Factors Causing Post Partum Depression
Multiple factors may play a role in the etiology of PPD. The postpartum period is characterized by a rapid drop in estrogen and progesterone hormone levels. Presence of other risk factors like marital dissatisfaction and/or inadequate social supports, stressful life events occurring either during pregnancy or near the time of delivery, sleep deprivation, personal or family history of mental health disorders increase the likelihood of depression.
While all of these factors may act together to cause PPD, the emergence of this disorder probably reflects an underlying vulnerability to mood disorders. Women with histories of major depression or bipolar disorder are more vulnerable to develop PPD, and women who develop PPD will often go on to have recurrent episodes of depression unrelated to pregnancy or childbirth.
All women are vulnerable to postpartum depression, regardless of age, marital status, education level, or socioeconomic status. While it is impossible to predict who will develop PPD, certain risk factors for PPD have been identified, including:
Treatment for Postpartum Illness
The type of treatment selected is based on the severity and type of symptoms present. Initial evaluation should include a thorough history, physical examination, and routine laboratory tests to rule out medical disorders.
Non-pharmacological therapies are useful in the treatment of postpartum depression. Studies support short-term cognitive-behavioral therapy (CBT) and Interpersonal therapy (IPT) as an effective treatment in postpartum depression. These are particularly attractive to those patients who are reluctant to use psychotropic medications (e.g., women who are breast-feeding) or for patients with milder forms of depressive illness.
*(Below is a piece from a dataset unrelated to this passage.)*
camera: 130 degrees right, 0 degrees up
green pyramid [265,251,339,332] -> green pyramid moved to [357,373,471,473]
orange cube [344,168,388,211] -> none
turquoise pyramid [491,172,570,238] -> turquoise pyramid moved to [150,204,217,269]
Women with more severe postpartum depression may choose to receive pharmacological treatment, either in addition to or instead of these non-pharmacological therapies.
Puerperal psychosis is considered a psychiatric emergency that typically requires inpatient treatment. Acute treatment with either typical or atypical anti-psychotic medications is indicated.
Using Medications While Breastfeeding
Women who plan to breastfeed must be informed that all psychotropic medications, including antidepressants, are secreted into the breast milk. Concentrations in the breast milk appear to vary widely. The amount of medication to which an infant is exposed depends on several factors, including dosage of medication, rate of maternal drug metabolism, and frequency and timing of feedings.